WRITTEN TASK >>
Can you copy every line of the records below, character for character, with nothing changed?
— Start EXERCISE INPUT —
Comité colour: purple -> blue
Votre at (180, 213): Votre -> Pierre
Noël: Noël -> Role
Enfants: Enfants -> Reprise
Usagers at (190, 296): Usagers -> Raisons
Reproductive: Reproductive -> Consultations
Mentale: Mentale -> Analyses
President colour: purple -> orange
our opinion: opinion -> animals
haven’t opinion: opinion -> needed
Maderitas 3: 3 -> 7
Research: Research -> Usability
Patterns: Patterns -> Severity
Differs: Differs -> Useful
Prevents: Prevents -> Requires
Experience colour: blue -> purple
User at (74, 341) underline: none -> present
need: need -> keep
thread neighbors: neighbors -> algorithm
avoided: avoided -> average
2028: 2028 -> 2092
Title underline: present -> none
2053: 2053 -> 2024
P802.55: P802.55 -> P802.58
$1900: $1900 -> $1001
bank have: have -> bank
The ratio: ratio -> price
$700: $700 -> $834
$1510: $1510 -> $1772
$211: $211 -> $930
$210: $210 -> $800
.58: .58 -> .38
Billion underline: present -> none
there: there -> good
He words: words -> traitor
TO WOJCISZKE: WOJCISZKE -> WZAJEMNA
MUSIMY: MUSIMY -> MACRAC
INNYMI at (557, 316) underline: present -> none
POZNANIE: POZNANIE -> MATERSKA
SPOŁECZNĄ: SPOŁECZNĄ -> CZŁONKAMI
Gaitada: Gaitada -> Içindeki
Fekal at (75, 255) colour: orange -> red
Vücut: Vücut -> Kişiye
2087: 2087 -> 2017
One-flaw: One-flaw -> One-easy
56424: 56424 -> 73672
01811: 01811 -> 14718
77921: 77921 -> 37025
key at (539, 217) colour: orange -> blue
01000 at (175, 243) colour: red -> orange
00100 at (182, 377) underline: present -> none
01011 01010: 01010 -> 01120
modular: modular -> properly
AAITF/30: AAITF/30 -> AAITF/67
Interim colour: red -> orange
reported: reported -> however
— End EXERCISE INPUT —
TASK SOLUTION >>
Comité colour: purple -> blue
Votre at (180, 213): Votre -> Pierre
Noël: Noël -> Role
Enfants: Enfants -> Reprise
Usagers at (190, 296): Usagers -> Raisons
Reproductive: Reproductive -> Consultations
Mentale: Mentale -> Analyses
President colour: purple -> orange
our opinion: opinion -> animals
haven’t opinion: opinion -> needed
Maderitas 3: 3 -> 7
Research: Research -> Usability
Patterns: Patterns -> Severity
Differs: Differs -> Useful
Prevents: Prevents -> Requires
Experience colour: blue -> purple
User at (74, 341) underline: none -> present
need: need -> keep
thread neighbors: neighbors -> algorithm
avoided: avoided -> average
2028: 2028 -> 2092
Title underline: present -> none
2053: 2053 -> 2024
P802.55: P802.55 -> P802.58
$1900: $1900 -> $1001
bank have: have -> bank
The ratio: ratio -> price
$700: $700 -> $834
$1510: $1510 -> $1772
$211: $211 -> $930
$210: $210 -> $800
.58: .58 -> .38
Billion underline: present -> none
there: there -> good
He words: words -> traitor
TO WOJCISZKE: WOJCISZKE -> WZAJEMNA
MUSIMY: MUSIMY -> MACRAC
INNYMI at (557, 316) underline: present -> none
POZNANIE: POZNANIE -> MATERSKA
SPOŁECZNĄ: SPOŁECZNĄ -> CZŁONKAMI
Gaitada: Gaitada -> Içindeki
Fekal at (75, 255) colour: orange -> red
Vücut: Vücut -> Kişiye
2087: 2087 -> 2017
One-flaw: One-flaw -> One-easy
56424: 56424 -> 73672
01811: 01811 -> 14718
77921: 77921 -> 37025
key at (539, 217) colour: orange -> blue
01000 at (175, 243) colour: red -> orange
00100 at (182, 377) underline: present -> none
01011 01010: 01010 -> 01120
modular: modular -> properly
AAITF/30: AAITF/30 -> AAITF/67
Interim colour: red -> orange
reported: reported -> however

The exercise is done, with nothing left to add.